NBA Players, Owners Meeting For 2nd Straight Day
NEW YORK (AP) -- With exactly one month until the season is scheduled to start, NBA owners and players are meeting for a second straight day in hopes of ending the lockout.
Negotiators returned Saturday for further talks after the sides met for more than four hours Friday. All-Star players such as LeBron James, Dwyane Wade and Carmelo Anthony attended that session, but fewer players were expected Saturday.
An agreement on a new labor deal may be necessary in the next few days to avoid having to cancel regular-season games. Already part of the preseason has been scrapped, and Commissioner David Stern has said there must be progress this weekend or there will be "enormous consequences."
Both sides, however, have cautioned there is still plenty to work out.
"There are a lot of issues on the table. I think just even in question of the number of hours in a day, I'm not sure we could complete a deal this weekend," Deputy Commissioner Adam Silver said after Friday's meeting. "The question is how much progress can we make on the significant issues."
They made some on one of them Friday, but two big hurdles remain.
Stern indicated that the union will OK the owners' plan for enhanced revenue sharing. However, the salary cap structure and division of revenues between the sides remain obstacles.
A person familiar with what happened during Friday's meeting said the normally mild-mannered Wade angrily expressed frustrations with the process, directing most of his comments toward Stern and saying he felt disrespected by the commissioner at one point during the meeting. The person spoke to The Associated Press on condition of anonymity because the sides agreed to keep details of the day's dialogue private.
Stern emphatically denied he would threaten to cancel the entire season this early even if things don't go well this weekend. Still, he repeated that there would be danger in not making progress soon.
"Both sides agreed that the consequences of not making a deal lead us to the prospect of possibly at some point in the not distant future losing regular-season games," Stern said. "And we agreed that once you start to lose them and the players lose paychecks and the owners lose money, then positions on both sides will harden and those are the enormous consequences that I referred to in terms of trying to make a deal."

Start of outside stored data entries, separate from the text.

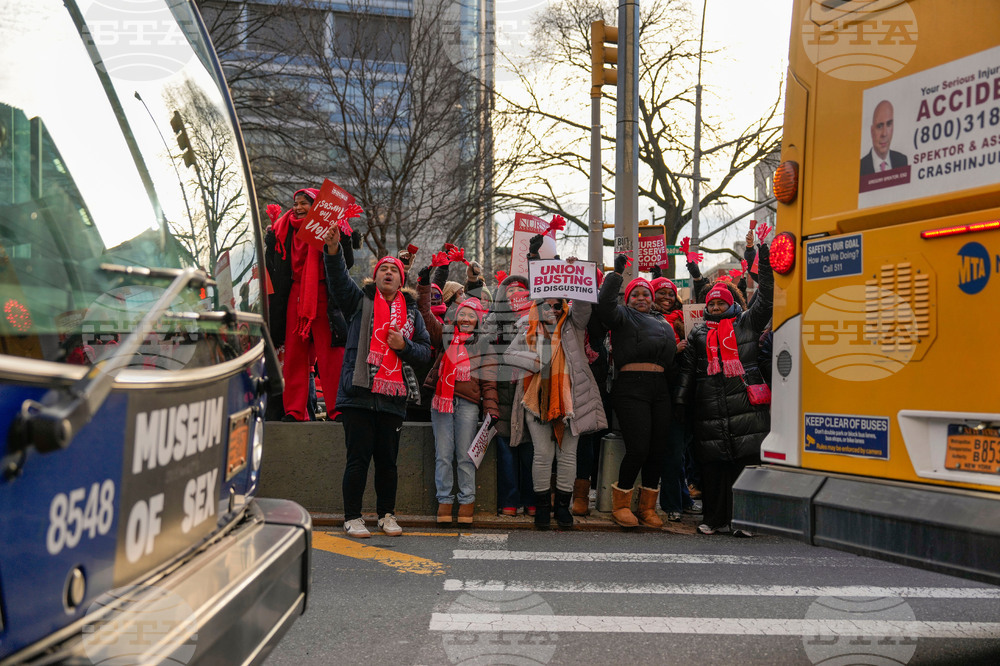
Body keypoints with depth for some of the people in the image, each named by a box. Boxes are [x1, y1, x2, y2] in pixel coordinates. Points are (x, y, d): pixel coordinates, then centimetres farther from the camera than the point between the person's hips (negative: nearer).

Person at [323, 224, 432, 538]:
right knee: (358, 458, -2)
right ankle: (352, 517, 9)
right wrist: (333, 250, -26)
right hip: (358, 394, -3)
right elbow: (339, 280, -10)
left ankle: (387, 515, 23)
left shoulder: (411, 312, 15)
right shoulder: (360, 301, 7)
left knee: (387, 460, 9)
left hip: (392, 397, 3)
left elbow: (426, 350, 14)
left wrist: (404, 346, -6)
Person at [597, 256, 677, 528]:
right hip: (631, 387, -6)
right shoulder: (623, 316, 7)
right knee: (638, 449, -13)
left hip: (660, 388, 6)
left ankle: (648, 508, 16)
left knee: (657, 450, 5)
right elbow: (605, 303, -13)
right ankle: (620, 505, 3)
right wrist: (616, 273, -13)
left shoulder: (663, 322, 26)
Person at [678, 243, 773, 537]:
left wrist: (765, 262, -1)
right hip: (710, 409, 2)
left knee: (746, 461, -6)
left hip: (745, 404, -2)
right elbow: (688, 368, 16)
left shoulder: (746, 323, 12)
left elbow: (765, 300, 4)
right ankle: (715, 519, 11)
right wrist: (681, 401, 9)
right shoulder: (698, 333, 18)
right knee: (712, 463, 2)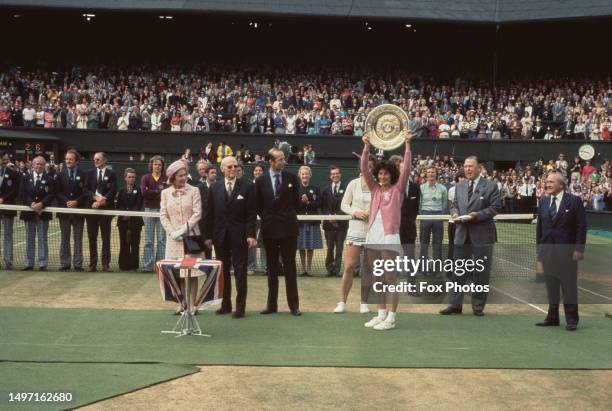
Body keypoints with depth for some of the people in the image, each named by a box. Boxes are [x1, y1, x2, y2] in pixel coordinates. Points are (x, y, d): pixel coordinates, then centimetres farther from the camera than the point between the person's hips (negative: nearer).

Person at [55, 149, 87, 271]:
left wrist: (76, 201, -15)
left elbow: (86, 192, -2)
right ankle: (65, 263, 12)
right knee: (64, 238, 6)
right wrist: (67, 201, -14)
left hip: (79, 210, -2)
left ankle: (78, 264, 7)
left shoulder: (83, 175, 2)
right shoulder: (60, 175, 7)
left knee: (78, 239, 3)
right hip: (64, 210, 2)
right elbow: (57, 192, 1)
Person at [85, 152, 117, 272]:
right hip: (92, 208, 3)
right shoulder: (90, 173, 13)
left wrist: (102, 201, -15)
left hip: (106, 208, -2)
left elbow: (113, 191, -5)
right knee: (92, 238, 3)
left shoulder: (111, 174, 4)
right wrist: (95, 197, -14)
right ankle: (92, 264, 8)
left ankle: (105, 264, 5)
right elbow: (86, 189, 4)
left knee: (106, 238, 1)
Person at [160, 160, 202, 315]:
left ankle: (192, 304, 5)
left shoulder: (193, 191, -1)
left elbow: (197, 213, -6)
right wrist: (172, 231, -9)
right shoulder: (165, 193, 6)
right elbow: (163, 215, 4)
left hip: (191, 236, -2)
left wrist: (184, 229, -14)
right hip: (173, 237, 2)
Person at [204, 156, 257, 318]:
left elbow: (251, 213, -3)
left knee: (240, 272, 2)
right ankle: (226, 304, 18)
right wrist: (208, 235, 4)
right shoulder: (214, 188, 6)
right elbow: (209, 213, 7)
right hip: (220, 236, 3)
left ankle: (240, 306, 7)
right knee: (223, 271, 8)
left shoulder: (247, 187, -2)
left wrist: (251, 234, -10)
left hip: (239, 236, -3)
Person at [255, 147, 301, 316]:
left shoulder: (291, 178, 1)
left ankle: (294, 305, 5)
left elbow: (296, 201, 8)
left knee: (290, 267, 2)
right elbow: (258, 205, 8)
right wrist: (266, 218, 5)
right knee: (272, 269, 9)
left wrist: (289, 215, 6)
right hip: (269, 228, 1)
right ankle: (272, 304, 14)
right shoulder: (261, 180, 1)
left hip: (288, 227, -1)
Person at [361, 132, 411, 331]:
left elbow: (406, 169, -8)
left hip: (389, 236, -5)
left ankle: (391, 318, -1)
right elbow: (364, 169, 8)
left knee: (390, 278, -3)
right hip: (372, 236, 5)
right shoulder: (375, 188, 14)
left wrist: (407, 145, -11)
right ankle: (381, 313, 19)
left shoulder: (397, 189, 3)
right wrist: (366, 147, 0)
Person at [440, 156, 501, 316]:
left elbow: (495, 207, -8)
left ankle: (478, 306, 14)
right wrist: (454, 213, -7)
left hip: (482, 234, -4)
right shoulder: (459, 186, 14)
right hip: (462, 234, 4)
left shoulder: (491, 186, -2)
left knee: (481, 272, 4)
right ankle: (455, 304, 15)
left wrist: (477, 215, -18)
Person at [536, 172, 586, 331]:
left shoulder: (574, 201, -4)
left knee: (569, 286, 0)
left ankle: (571, 319, 7)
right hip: (548, 251, 5)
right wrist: (539, 249, 9)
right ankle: (552, 317, 18)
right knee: (551, 286, 9)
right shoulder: (543, 202, 10)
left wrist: (578, 249, -11)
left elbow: (581, 226, -6)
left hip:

There were 21 players and 10 owners in the meeting. Paul Pierce, Ray Allen, Elton Brand, Baron Davis and Andre Iguodala were among the other players who stood behind union president Derek Fisher at his news conference after the session.
"We feel it helps the process for our teams to hear directly from a lot of times their star players, their franchise players, the guys who mean the most to our game," Fisher said.
Players have been frustrated that owners have shut them out of their plans for expanded revenue sharing. Stern had said the plan couldn't be completed until the collective bargaining agreement was done, so the league would first know how much it would be paying out to the players.
But Stern said the players now know everything the league knows and insisted "that will not be the issue that separates us." He has said the plan is for the revenue sharing pot to triple next season from this year's $54 million and added Friday that the goal was to quadruple it by year three.
The salary cap remains an obstacle. Players have stressed they will fight any attempt to impose a hard cap system instead of the current soft cap that allows teams to exceed it through the use of certain exceptions.
Owners this week relaxed their insistence on the hard cap, instead proposing a system where there would be four levels of the luxury tax, and the more a team spent, the higher that tax. (There is currently a $1 penalty for every $1 over the tax threshold.) But Fisher, without getting into specifics, said that system still wouldn't work for the players.
"I think the idea was if you removed the name 'hard cap,' that that would be good enough in itself. But we still believe the mechanisms ... still in just about every sense would be a hard cap for teams," he said. "There would be very few, if any, teams that would be in a position to spend over that particular number, so that's how we feel about it at this point. It doesn't mean that the negotiation is over, but it's definitely not anywhere close to where we'd be able to agree to it."
The division of revenues is the last of what Stern called the Big Three items. Owners are seeking to reduce the players' guarantee from 57 percent in the previous deal.